Bromance is in the air for male macaques

Individuals who have strong friendships cope with stress much better than loners.
15 December 2014


Friendships between male monkeys help alleviate stress, a new study has shown.Macaques hugging

A study published in the journal PNAS looked at the strength of bonding among male Barbary macaques to assess the effect on their stress levels. They found that the stronger an individual's social bonds with other males, the less stressed they became when faced with cold weather or aggression from other group members.
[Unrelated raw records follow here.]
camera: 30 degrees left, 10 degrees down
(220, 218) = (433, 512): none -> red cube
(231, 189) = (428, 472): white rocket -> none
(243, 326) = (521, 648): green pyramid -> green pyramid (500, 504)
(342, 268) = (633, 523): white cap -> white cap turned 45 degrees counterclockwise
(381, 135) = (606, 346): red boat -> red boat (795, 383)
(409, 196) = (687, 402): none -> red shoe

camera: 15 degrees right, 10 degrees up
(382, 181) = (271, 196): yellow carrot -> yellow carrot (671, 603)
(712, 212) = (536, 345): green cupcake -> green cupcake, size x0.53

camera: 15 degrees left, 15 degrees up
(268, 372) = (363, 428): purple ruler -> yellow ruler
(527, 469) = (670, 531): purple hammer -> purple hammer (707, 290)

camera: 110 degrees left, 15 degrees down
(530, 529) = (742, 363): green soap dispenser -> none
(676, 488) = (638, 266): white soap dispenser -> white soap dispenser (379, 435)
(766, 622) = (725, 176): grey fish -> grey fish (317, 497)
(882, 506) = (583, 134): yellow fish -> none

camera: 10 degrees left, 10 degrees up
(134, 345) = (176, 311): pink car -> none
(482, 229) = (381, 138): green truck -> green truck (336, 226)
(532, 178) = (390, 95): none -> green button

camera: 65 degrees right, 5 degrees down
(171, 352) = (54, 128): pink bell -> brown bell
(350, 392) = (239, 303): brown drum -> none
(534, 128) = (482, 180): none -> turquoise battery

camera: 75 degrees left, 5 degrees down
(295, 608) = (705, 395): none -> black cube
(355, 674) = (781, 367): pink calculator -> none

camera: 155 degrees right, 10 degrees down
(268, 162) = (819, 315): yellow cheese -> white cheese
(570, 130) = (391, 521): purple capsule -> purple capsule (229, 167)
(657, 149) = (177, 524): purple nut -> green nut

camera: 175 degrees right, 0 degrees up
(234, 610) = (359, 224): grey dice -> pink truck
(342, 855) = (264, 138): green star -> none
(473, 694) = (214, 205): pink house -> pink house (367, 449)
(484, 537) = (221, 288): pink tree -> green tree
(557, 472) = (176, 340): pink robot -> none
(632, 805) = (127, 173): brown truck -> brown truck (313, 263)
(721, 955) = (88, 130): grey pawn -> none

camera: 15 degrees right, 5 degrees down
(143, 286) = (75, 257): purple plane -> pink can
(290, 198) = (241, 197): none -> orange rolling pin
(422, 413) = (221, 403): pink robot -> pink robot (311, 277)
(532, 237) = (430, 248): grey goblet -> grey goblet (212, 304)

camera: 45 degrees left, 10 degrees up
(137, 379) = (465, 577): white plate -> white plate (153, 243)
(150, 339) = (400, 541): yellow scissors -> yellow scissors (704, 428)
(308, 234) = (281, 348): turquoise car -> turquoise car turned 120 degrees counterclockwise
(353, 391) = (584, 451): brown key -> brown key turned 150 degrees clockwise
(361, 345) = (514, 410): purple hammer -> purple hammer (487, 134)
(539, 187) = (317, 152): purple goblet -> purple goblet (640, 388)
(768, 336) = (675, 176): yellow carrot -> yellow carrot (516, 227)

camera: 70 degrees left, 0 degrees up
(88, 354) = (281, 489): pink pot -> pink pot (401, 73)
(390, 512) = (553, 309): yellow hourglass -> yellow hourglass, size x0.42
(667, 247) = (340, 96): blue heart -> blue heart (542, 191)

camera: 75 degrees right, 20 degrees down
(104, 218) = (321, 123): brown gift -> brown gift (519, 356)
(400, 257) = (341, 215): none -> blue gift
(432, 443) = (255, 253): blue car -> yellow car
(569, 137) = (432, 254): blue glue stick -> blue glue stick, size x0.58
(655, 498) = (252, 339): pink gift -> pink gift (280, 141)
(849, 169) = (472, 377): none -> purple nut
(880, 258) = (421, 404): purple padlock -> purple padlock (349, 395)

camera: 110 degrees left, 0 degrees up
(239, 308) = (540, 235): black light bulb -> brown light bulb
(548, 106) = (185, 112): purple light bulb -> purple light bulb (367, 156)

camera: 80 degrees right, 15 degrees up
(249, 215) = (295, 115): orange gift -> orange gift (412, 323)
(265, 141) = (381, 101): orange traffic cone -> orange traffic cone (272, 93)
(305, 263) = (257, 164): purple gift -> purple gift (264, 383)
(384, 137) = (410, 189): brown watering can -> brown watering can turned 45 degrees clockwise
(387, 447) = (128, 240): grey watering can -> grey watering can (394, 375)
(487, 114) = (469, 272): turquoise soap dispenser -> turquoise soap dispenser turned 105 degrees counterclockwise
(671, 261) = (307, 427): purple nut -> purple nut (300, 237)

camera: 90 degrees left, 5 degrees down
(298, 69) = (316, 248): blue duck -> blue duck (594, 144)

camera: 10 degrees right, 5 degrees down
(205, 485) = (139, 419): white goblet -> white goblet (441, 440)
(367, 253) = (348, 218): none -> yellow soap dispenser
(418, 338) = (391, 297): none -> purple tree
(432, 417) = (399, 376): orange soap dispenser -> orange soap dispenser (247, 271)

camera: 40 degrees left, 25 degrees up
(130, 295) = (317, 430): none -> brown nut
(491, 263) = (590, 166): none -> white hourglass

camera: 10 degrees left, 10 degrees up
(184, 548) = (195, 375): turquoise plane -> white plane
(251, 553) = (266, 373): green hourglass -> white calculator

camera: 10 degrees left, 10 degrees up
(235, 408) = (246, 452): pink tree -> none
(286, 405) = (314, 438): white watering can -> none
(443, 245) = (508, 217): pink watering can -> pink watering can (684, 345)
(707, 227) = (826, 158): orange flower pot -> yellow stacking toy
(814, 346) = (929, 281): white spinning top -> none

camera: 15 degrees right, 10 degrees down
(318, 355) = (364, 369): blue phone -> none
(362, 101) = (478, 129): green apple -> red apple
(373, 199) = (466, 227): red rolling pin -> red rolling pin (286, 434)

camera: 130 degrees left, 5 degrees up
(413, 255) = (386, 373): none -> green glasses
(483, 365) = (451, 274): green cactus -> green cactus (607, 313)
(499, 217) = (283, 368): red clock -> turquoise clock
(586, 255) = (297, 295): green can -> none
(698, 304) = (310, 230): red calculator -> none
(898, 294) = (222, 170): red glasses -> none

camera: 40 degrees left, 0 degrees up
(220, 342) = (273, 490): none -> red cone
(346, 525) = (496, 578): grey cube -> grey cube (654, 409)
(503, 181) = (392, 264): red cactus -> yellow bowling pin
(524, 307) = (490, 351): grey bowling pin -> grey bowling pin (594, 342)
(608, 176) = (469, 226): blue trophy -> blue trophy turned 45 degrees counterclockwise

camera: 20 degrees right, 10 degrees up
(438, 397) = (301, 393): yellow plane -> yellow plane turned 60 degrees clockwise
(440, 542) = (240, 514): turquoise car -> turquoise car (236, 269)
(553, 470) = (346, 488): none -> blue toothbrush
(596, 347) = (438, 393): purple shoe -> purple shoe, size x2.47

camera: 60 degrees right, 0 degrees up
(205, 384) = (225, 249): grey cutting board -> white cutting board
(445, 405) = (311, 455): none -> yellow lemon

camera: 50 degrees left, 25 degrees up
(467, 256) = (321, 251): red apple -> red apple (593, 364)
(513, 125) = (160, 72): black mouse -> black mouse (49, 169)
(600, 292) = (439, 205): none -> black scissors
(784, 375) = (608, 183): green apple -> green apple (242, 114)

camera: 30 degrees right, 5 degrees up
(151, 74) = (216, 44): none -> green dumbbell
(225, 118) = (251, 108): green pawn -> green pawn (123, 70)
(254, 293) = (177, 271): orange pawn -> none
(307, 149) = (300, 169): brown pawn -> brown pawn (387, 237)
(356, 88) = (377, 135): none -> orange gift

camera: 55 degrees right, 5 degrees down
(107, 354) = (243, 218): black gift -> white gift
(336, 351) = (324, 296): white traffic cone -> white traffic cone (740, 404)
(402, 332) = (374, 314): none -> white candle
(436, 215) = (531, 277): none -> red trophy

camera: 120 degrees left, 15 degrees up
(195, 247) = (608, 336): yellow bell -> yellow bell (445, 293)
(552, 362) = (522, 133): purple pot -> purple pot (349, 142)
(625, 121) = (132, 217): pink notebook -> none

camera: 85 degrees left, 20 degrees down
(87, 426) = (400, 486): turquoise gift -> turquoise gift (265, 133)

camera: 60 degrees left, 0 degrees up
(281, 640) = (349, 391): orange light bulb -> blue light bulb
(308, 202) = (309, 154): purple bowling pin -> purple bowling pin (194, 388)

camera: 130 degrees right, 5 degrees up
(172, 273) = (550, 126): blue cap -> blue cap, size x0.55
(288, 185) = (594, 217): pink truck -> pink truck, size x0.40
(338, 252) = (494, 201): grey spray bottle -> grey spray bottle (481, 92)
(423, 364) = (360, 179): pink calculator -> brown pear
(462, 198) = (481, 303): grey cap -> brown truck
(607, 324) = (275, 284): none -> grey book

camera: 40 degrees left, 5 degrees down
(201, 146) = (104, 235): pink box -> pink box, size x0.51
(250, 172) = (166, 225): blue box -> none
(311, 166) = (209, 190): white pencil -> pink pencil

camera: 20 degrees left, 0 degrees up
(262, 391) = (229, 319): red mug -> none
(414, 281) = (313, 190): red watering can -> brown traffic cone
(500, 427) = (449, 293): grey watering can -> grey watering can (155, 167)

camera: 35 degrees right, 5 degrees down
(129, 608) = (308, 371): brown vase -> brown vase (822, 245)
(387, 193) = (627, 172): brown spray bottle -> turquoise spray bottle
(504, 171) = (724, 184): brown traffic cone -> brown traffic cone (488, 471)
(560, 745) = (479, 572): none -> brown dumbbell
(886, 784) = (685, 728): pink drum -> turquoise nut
The team calculated stress by measuring the levels of stress hormones left behind in the monkeys' droppings. The closeness of monkey friendships is shown by how often they sit together, eat together and groom each other.

In good weather or when they weren't being pushed around by more dominant males, friendships did not have a strong effect on stress hormone levels. It was only when stressful factors increased that the benefits of these close bonds became clear.

The benefits of social bonding have been observed in female groups and mating pairs before, but it is unusual to see it in males. This is because male monkeys, along with many other animal species, are often competing with each other for status, territory, food and females.

The exact benefits to the monkeys of reduced stress levels are still to be confirmed, but it is known that high stress levels are not only harmful to mental health but physical health as well. This applies to humans as well as other primates. Stress can weaken your immune system, interrupt vital sleep patterns and slow down growth and healing. It can even shorten your lifespan.

According to Chris Young, a member of the team from Göttingen and Lincoln Universities who carried out the research: "In times of need keeping a few close companions, like we see in the Barbary macaques, is a very important thing."